La moralidad, estar en forma demasiado pronto y poseer un poder ofensivo intimidante no siempre han sido garantía de éxito para los Blues. Tomar la luz también significa permitir que otros rivales avancen en las sombras y permitir que los futuros adversarios tomen notas. ¿Hubiéramos preferido privarnos del placer de ofender a Brasil y darle una lección de fútbol a Colombia por prudencia y superstición? Responder positivamente significaría olvidar los años de penurias pasados fantaseando con el deporte rey de nuestros ‘bleus’, los años en los que la selección francesa no impresionaba ni antes, ni durante, ni después de las competiciones.
La última diferencia no data tanto, fue hace dos años, y la aburrida racha de la Eurocopa 2024 (dos goles del CSC a favor de los ‘bleus’, ni un solo peón marcado en el partido previo a Kolo Muani contra España), fracaso anunciado por un preocupante empate contra Canadá (0-0) antes del inicio del torneo.
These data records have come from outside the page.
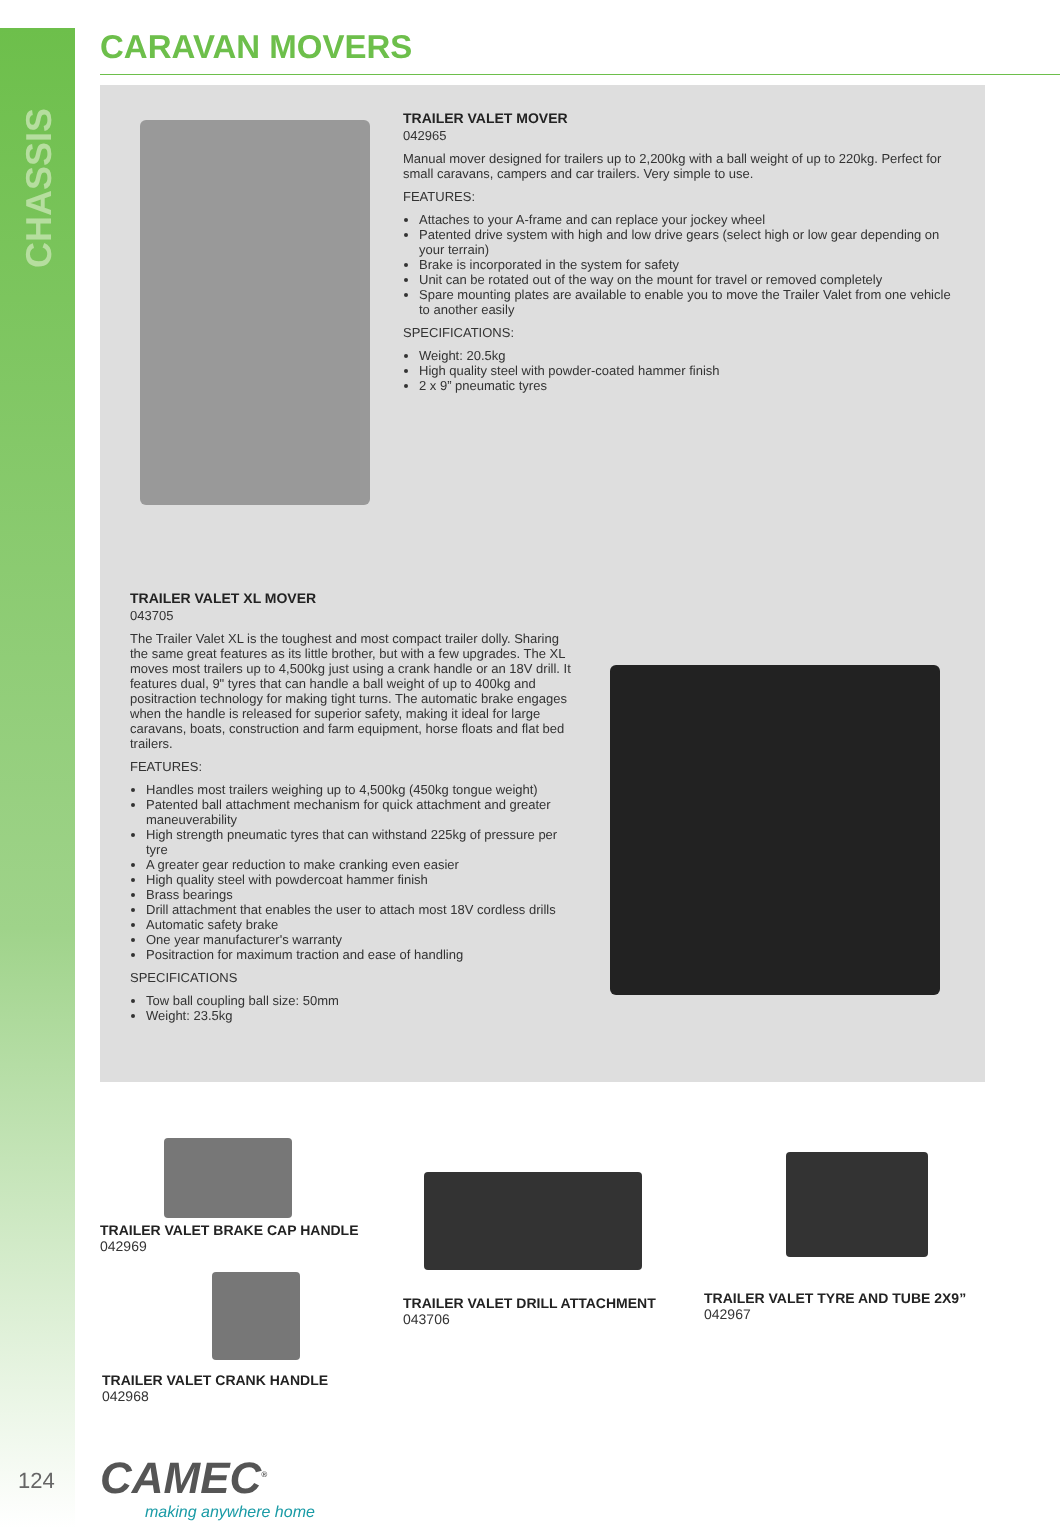CHASSIS
CARAVAN MOVERS
TRAILER VALET MOVER
042965
Manual mover designed for trailers up to 2,200kg with a ball weight of up to 220kg. Perfect for small caravans, campers and car trailers. Very simple to use.
FEATURES:
Attaches to your A-frame and can replace your jockey wheel
Patented drive system with high and low drive gears (select high or low gear depending on your terrain)
Brake is incorporated in the system for safety
Unit can be rotated out of the way on the mount for travel or removed completely
Spare mounting plates are available to enable you to move the Trailer Valet from one vehicle to another easily
SPECIFICATIONS:
Weight: 20.5kg
High quality steel with powder-coated hammer finish
2 x 9” pneumatic tyres
TRAILER VALET XL MOVER
043705
The Trailer Valet XL is the toughest and most compact trailer dolly. Sharing the same great features as its little brother, but with a few upgrades. The XL moves most trailers up to 4,500kg just using a crank handle or an 18V drill. It features dual, 9" tyres that can handle a ball weight of up to 400kg and positraction technology for making tight turns. The automatic brake engages when the handle is released for superior safety, making it ideal for large caravans, boats, construction and farm equipment, horse floats and flat bed trailers.
FEATURES:
Handles most trailers weighing up to 4,500kg (450kg tongue weight)
Patented ball attachment mechanism for quick attachment and greater maneuverability
High strength pneumatic tyres that can withstand 225kg of pressure per tyre
A greater gear reduction to make cranking even easier
High quality steel with powdercoat hammer finish
Brass bearings
Drill attachment that enables the user to attach most 18V cordless drills
Automatic safety brake
One year manufacturer's warranty
Positraction for maximum traction and ease of handling
SPECIFICATIONS
Tow ball coupling ball size: 50mm
Weight: 23.5kg
TRAILER VALET BRAKE CAP HANDLE
042969
TRAILER VALET CRANK HANDLE
042968
TRAILER VALET DRILL ATTACHMENT
043706
TRAILER VALET TYRE AND TUBE 2X9”
042967
124
CAMEC<sup>®</sup>
making anywhere home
Permítanos, pues, disfrutar de este momento de euforia, saborear el entusiasmo infantil de Rayan Cherki, la eficacia de Désiré Doué, la potencia de Kylian Mbappé y el altruismo de Michael Olise, pero tengamos en cuenta que puede evaporarse en junio-julio, en el momento de las encarnizadas batallas contra los bloques bajos y rudos, en busca del menor contra-asesino.